症例は51歳の女性で,20年前米国にて,十二指腸潰瘍に対し胃空腸吻合術が施行されているが詳細不明である.以前より総胆管,主膵管が膵頭部で狭窄し,その上流が拡張していたが血液生化学検査に異常所見は認めなかった.経過観察中に胃癌を認めたため幽門側胃切除術を施行した.幽門および十二指腸球部は短縮・瘢痕化していたため,十二指腸内腔から十二指腸乳頭を確認しながら瘢痕部のすぐ肛門側で十二指腸を切離した.術後に膵液瘻を認めドレーンから300 ml/day以上の膵液が連日流出した.膵管の減圧が必要と判断し術後10日目に手術治療の方針とした.膵頭上部での総胆管,主膵管の狭窄に加え,膵鉤部にも複数の拡張膵管が認められたことから主膵管の減圧のみでは不十分と考え膵頭十二指腸切除術を施行した.難治性膵液瘻の外科的治療法として,主膵管,総胆管の狭窄を伴う場合は膵頭十二指腸切除術も考慮されうる術式である.

Translated Abstract

A 51-year-old women visited our hospital for preoperative evaluation of gastric cancer. She had undergone gastrojejunostomy for a duodenal ulcer 20 years earlier in the USA, but detailed medical records were unavailable. The common bile duct and main pancreatic duct were dilated, and the lumens of these ducts were shrunk in the pancreatic head close to the papilla. However, laboratory data were normal. Distal gastrectomy was performed for gastric cancer. In laparotomy, severe scarring and contraction of the duodenal bulb were observed; therefore, we resected the duodenum under direct vision of the duodenal papilla through an incision in the anterior wall of the duodenum. Postoperatively, more than 300 ml of pancreatic juice was obtained through a drain placed for more than a week. In addition to stenosis of the common bile duct and main pancreatic duct in the pancreatic head, the pancreatic duct in the uncinate process of the pancreas was dilated. This led us to conclude that decompression of the main pancreatic duct alone was insufficient for treatment of the pancreatic fistula. Therefore, pancreaticoduodenectomy was performed 10 days after the initial surgery. This procedure was found to be useful for treatment of an intractable pancreatic fistula with a stenosed common bile duct and main pancreatic duct.

はじめに

膵管狭窄の原因として膵癌,膵内分泌腫瘍,膵囊胞,慢性膵炎などが一般的であり十二指腸潰瘍が原因となることはまれである1).また,手術合併症で発生する膵液瘻は保存的治療で治癒することが多いが,主膵管の下流側に閉塞がある場合は難治性となりうる2).今回,我々は十二指腸潰瘍が原因と考えられる主膵管,総胆管の狭窄を伴った胃切除後の膵液瘻に対し,膵頭十二指腸切除術を施行した1例を経験したので報告する.

症例

症例:51歳,女性

主訴:検診異常

既往歴:20年前米国で,十二指腸潰瘍による十二指腸狭窄に対して胃空腸吻合術を施行されているが詳細不明であった.
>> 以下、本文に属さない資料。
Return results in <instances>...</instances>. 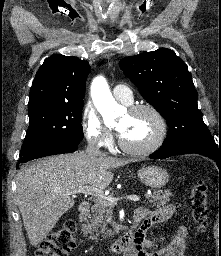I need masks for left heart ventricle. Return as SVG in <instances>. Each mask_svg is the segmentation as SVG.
Wrapping results in <instances>:
<instances>
[{
    "label": "left heart ventricle",
    "mask_w": 221,
    "mask_h": 256,
    "mask_svg": "<svg viewBox=\"0 0 221 256\" xmlns=\"http://www.w3.org/2000/svg\"><path fill=\"white\" fill-rule=\"evenodd\" d=\"M117 129L124 142L133 147H142L153 141L158 126L154 117L146 111L127 112L119 121Z\"/></svg>",
    "instance_id": "obj_1"
}]
</instances>
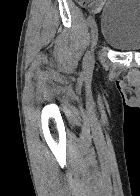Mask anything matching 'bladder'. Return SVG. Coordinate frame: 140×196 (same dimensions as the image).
I'll list each match as a JSON object with an SVG mask.
<instances>
[{
    "label": "bladder",
    "instance_id": "obj_1",
    "mask_svg": "<svg viewBox=\"0 0 140 196\" xmlns=\"http://www.w3.org/2000/svg\"><path fill=\"white\" fill-rule=\"evenodd\" d=\"M103 40L123 52L140 51V0H108L102 11Z\"/></svg>",
    "mask_w": 140,
    "mask_h": 196
}]
</instances>
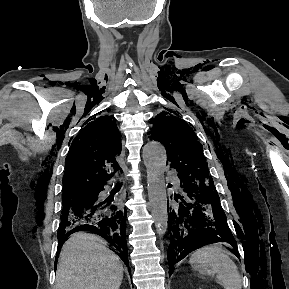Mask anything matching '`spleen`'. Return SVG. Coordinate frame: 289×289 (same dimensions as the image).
I'll use <instances>...</instances> for the list:
<instances>
[{
  "mask_svg": "<svg viewBox=\"0 0 289 289\" xmlns=\"http://www.w3.org/2000/svg\"><path fill=\"white\" fill-rule=\"evenodd\" d=\"M191 266L200 274H213L224 289H242L238 268L228 252L218 244L197 249L190 257Z\"/></svg>",
  "mask_w": 289,
  "mask_h": 289,
  "instance_id": "3e777b00",
  "label": "spleen"
}]
</instances>
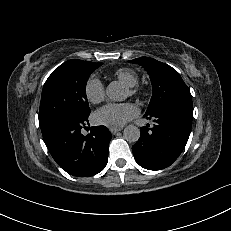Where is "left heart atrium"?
<instances>
[{"label":"left heart atrium","instance_id":"1","mask_svg":"<svg viewBox=\"0 0 231 231\" xmlns=\"http://www.w3.org/2000/svg\"><path fill=\"white\" fill-rule=\"evenodd\" d=\"M137 110L130 103H108L94 114L96 124L108 128H121L136 116Z\"/></svg>","mask_w":231,"mask_h":231}]
</instances>
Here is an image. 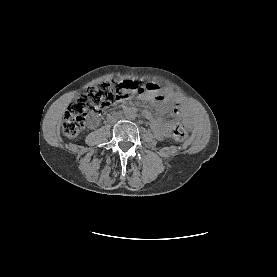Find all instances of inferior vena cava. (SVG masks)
Returning <instances> with one entry per match:
<instances>
[{"label": "inferior vena cava", "instance_id": "1", "mask_svg": "<svg viewBox=\"0 0 277 277\" xmlns=\"http://www.w3.org/2000/svg\"><path fill=\"white\" fill-rule=\"evenodd\" d=\"M121 118V114L118 112H113L108 114L107 119L109 122H116L117 120H119Z\"/></svg>", "mask_w": 277, "mask_h": 277}]
</instances>
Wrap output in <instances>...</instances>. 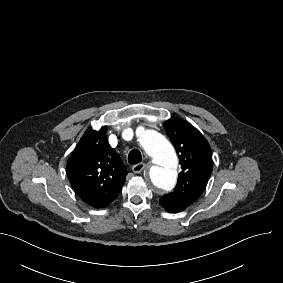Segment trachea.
Listing matches in <instances>:
<instances>
[{
	"label": "trachea",
	"mask_w": 283,
	"mask_h": 283,
	"mask_svg": "<svg viewBox=\"0 0 283 283\" xmlns=\"http://www.w3.org/2000/svg\"><path fill=\"white\" fill-rule=\"evenodd\" d=\"M142 161L141 152L138 149H132L128 154V162L132 165Z\"/></svg>",
	"instance_id": "1"
}]
</instances>
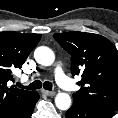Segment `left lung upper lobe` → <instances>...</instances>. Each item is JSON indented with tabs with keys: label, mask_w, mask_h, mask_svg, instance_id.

現病歴:上記術後よりたびたび吻合部潰瘍を発症し,上部消化管内視鏡検査および治療を行っていた.今回,胃前庭部の吻合部付近に発赤を認めた.生検でsignet-ring cell carcinomaを認め,手術目的に当科紹介となった.

身体所見:上腹部正中に手術痕あり.腹部は平坦,軟で圧痛なし.

血液生化学検査所見:AST 12 U/l,ALT 13 U/l,LDH 135 U/l,ALP 256 U/l,γ-GTP 16 U/l,T-bil 0.3 mg/dl,AMY 73 U/lと肝胆道系酵素,膵酵素の上昇,黄疸は認めなかった.また,自己免疫性膵炎を疑ったが,IgG4は48.1 mg/dlと上昇を認めなかった.
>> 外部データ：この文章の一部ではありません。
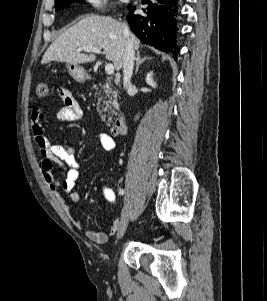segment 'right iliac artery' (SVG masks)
I'll list each match as a JSON object with an SVG mask.
<instances>
[{"label":"right iliac artery","mask_w":267,"mask_h":301,"mask_svg":"<svg viewBox=\"0 0 267 301\" xmlns=\"http://www.w3.org/2000/svg\"><path fill=\"white\" fill-rule=\"evenodd\" d=\"M124 192H125V191H124L123 189H120V190H119V194H120V195H123Z\"/></svg>","instance_id":"right-iliac-artery-1"}]
</instances>
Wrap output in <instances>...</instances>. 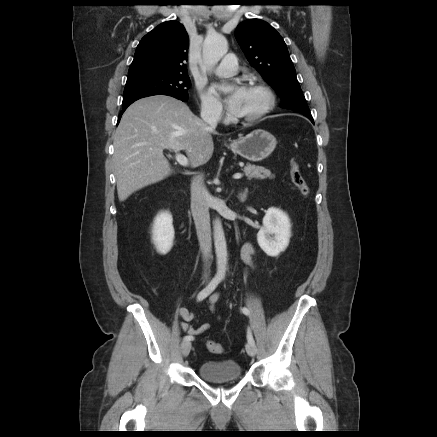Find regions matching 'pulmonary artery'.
<instances>
[{
	"instance_id": "obj_1",
	"label": "pulmonary artery",
	"mask_w": 437,
	"mask_h": 437,
	"mask_svg": "<svg viewBox=\"0 0 437 437\" xmlns=\"http://www.w3.org/2000/svg\"><path fill=\"white\" fill-rule=\"evenodd\" d=\"M238 63L234 54H227L220 64L215 68L216 75L221 77H229L236 74Z\"/></svg>"
}]
</instances>
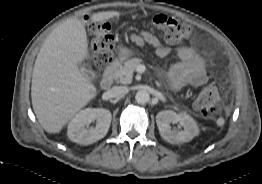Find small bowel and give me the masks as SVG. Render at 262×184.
I'll use <instances>...</instances> for the list:
<instances>
[{"label":"small bowel","mask_w":262,"mask_h":184,"mask_svg":"<svg viewBox=\"0 0 262 184\" xmlns=\"http://www.w3.org/2000/svg\"><path fill=\"white\" fill-rule=\"evenodd\" d=\"M130 40L139 46L149 45L153 47L156 54L165 58L171 49L148 31L141 30L130 35ZM179 62L169 71V78L176 89H181L187 85L200 87L208 84L209 76L206 65L202 57L191 47L181 45L176 48Z\"/></svg>","instance_id":"1"}]
</instances>
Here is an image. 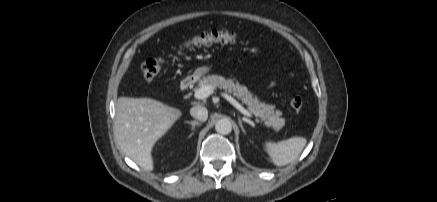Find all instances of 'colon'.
Returning <instances> with one entry per match:
<instances>
[{
    "label": "colon",
    "instance_id": "1",
    "mask_svg": "<svg viewBox=\"0 0 437 202\" xmlns=\"http://www.w3.org/2000/svg\"><path fill=\"white\" fill-rule=\"evenodd\" d=\"M238 41V35L227 30H213L210 32H203L190 39L184 40L180 44V48H187L191 46H204L214 43L228 44ZM162 67V59L149 58L142 63L141 70L143 77L147 81H151L159 74ZM290 106L294 111H301L304 106V101L300 96H295L290 100Z\"/></svg>",
    "mask_w": 437,
    "mask_h": 202
}]
</instances>
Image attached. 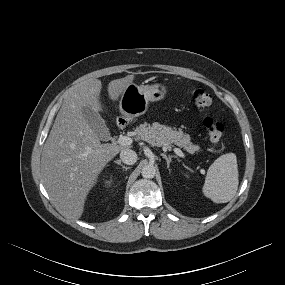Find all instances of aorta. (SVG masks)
Here are the masks:
<instances>
[{"label":"aorta","mask_w":285,"mask_h":285,"mask_svg":"<svg viewBox=\"0 0 285 285\" xmlns=\"http://www.w3.org/2000/svg\"><path fill=\"white\" fill-rule=\"evenodd\" d=\"M141 174H142L143 178L152 179V178H154V176L156 174V169L153 165L148 164L142 168Z\"/></svg>","instance_id":"762f6f07"}]
</instances>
上部消化管内視鏡検査所見:幽門すぐ口側に側々吻合された空腸を認め,そのすぐ口側の胃前庭部に0-IIc病変を認めた.生検でsignet-ring cell carcinomaと診断された.幽門は狭窄しており内視鏡は通過しなかった.

上部消化管造影検査所見:幽門のすぐ口側に胃空腸吻合部を認め,そこからその輸入脚,輸出脚が造影された.幽門輪から十二指腸は造影されなかった(Fig. 1).

Fig. 1 

A gastrografin meal demonstrated afferent and efferent (yellow arrow) loops in gastrojejunostomy, without passage through the pylorus.

腹部造影CT所見:主膵管,総胆管が膵頭部付近で狭窄し,その上流が拡張していたが(Fig. 2),膵頭部に腫瘍性病変を疑う所見は認めなかった.リンパ節腫大,肝,肺転移は認めなかった.

Fig. 2 

Abdominal CT showed severe dilatation of the main pancreatic duct (blue arrow) and common bile duct (red arrows), with tapering of the distal portion in the pancreatic head. The stenosed main pancreatic duct (blue arrowheads) and stenosed common bile duct (red arrowheads) are shown. Neither a tumor nor gallstones were present in the pancreatic head.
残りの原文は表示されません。